Source data:
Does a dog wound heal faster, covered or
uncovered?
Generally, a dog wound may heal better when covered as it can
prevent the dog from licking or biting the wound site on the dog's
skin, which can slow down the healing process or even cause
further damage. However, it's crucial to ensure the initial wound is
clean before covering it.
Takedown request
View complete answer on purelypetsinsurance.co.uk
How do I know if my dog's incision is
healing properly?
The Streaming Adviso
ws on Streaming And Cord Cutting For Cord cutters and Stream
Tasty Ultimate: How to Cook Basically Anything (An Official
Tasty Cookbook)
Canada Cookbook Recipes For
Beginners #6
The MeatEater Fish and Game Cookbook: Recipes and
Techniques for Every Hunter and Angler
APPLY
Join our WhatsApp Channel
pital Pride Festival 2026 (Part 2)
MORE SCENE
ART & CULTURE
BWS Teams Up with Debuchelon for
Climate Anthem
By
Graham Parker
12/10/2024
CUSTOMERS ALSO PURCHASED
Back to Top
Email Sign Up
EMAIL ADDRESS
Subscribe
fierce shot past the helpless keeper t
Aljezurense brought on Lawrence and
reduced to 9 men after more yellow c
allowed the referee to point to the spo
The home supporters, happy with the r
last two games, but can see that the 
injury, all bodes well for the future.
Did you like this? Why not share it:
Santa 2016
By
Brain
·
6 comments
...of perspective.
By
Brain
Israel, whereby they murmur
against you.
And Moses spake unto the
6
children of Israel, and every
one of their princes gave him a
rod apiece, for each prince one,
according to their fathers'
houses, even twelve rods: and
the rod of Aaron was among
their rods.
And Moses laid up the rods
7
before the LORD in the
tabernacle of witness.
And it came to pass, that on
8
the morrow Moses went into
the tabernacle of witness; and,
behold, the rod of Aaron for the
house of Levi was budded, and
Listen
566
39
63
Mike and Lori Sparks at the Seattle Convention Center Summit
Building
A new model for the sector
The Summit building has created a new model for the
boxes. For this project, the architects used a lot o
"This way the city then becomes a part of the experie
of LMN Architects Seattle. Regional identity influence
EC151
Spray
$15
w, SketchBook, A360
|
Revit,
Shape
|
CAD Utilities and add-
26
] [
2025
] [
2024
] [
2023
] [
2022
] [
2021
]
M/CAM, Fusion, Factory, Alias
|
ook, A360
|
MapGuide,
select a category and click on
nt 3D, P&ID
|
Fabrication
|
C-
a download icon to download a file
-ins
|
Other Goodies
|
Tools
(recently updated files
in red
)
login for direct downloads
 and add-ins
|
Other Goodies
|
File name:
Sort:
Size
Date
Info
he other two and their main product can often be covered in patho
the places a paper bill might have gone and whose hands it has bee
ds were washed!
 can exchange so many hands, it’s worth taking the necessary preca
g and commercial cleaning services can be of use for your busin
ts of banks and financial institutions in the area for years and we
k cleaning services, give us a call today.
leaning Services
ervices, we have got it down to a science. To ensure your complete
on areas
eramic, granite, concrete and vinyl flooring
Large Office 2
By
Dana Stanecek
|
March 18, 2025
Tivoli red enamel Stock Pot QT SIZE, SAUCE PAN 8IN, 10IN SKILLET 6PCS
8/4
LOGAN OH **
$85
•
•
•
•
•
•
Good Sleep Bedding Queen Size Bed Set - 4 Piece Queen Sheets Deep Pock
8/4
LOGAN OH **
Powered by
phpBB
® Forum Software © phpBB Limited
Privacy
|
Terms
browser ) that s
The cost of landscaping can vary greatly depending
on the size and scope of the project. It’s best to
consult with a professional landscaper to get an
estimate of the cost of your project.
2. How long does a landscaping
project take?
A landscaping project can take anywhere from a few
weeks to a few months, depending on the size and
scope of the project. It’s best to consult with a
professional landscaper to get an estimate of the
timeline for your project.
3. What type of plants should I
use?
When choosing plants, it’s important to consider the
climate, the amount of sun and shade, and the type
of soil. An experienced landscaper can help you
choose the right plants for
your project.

Work required:
Write out exactly the lines above between the line with "Large Office 2" and the line with "The cost of landscaping", inclusive, and nothing beyond them.

Reply:
Large Office 2
By
Dana Stanecek
|
March 18, 2025
Tivoli red enamel Stock Pot QT SIZE, SAUCE PAN 8IN, 10IN SKILLET 6PCS
8/4
LOGAN OH **
$85
•
•
•
•
•
•
Good Sleep Bedding Queen Size Bed Set - 4 Piece Queen Sheets Deep Pock
8/4
LOGAN OH **
Powered by
phpBB
® Forum Software © phpBB Limited
Privacy
|
Terms
browser ) that s
The cost of landscaping can vary greatly depending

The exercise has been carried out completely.